DEAP / deap

Distributed Evolutionary Algorithms in Python
http://deap.readthedocs.org/
GNU Lesser General Public License v3.0
5.66k stars 1.11k forks source link

Multiprocessor evolutionary algorithm consistently finds worse solution than single threaded #439

Open Dadle opened 4 years ago

Dadle commented 4 years ago

Not sure if this is a feature or a bug, but would love some input either way. Whenever I replace map to run DEAP parallellized as in code at the bottom I consistently get worse fitness development than with a single threaded version of the same code (just commenting out the dask_map line). These results have been replicated with both threading using multiprocessing.dummy and Dask over 5 runs each on 2 optimization problems.

What causes this consistent difference of 400 fitness between a single threaded and parallellized version of the algorithm?

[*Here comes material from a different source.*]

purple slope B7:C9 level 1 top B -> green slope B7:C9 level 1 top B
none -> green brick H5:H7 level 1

Notice below fitness is minimized

Example fitness single threaded: image

Example fitness Dask multiprocessing with 2 CPUs: image

Setup of evolution:

ea.creator.create("FitnessMin", ea.base.Fitness, weights=(-1.0,))
        ea.creator.create("Individual", list, fitness=ea.creator.FitnessMin)
self.toolbox = ea.base.Toolbox()

        self.toolbox.register("attribute", random.randint, 0, self.MAX_NUMBER_OF_CLUSTERS - 1)
        self.toolbox.register("map", self.dask_map)
        self.toolbox.register("individual", tools.initRepeat, creator.Individual,
                              self.toolbox.attribute, n=self.genome_len)
        self.toolbox.register("population", tools.initRepeat, list,
                              self.toolbox.individual)

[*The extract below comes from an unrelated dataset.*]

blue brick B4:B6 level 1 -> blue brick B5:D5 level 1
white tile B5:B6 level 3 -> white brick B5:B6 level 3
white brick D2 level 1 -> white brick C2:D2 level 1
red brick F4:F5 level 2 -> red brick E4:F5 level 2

        self.toolbox.register("evaluate", self.eval_dsm_min)
        self.toolbox.register("mate", tools.cxTwoPoint)
        self.toolbox.register("mutate", tools.mutUniformInt, indpb=survey.param_indpb, low=0,
                              up=self.MAX_NUMBER_OF_CLUSTERS - 1)
        # Use elitism + normal ranking
        self.toolbox.register("select", tools.selTournament, tournsize=survey.param_tournsize)

Dask map function used:

    def dask_map(self, func, iterable):
        bag = db.from_sequence(iterable).map(func)
        return bag.compute()
DMTSource commented 4 years ago

This may get more responses in the discussion thread vs the bug reporting system: https://groups.google.com/forum/#!forum/deap-users

Can you run a tests to confirm that an evaluation is determinate between the two cases? Map to the cluster the same individual for eval and see what happens essentially, are the results all identical? I would guess off the top of my head that the global scope or something is not being setup in the workers the same way that the 'main' process had its scope constructed.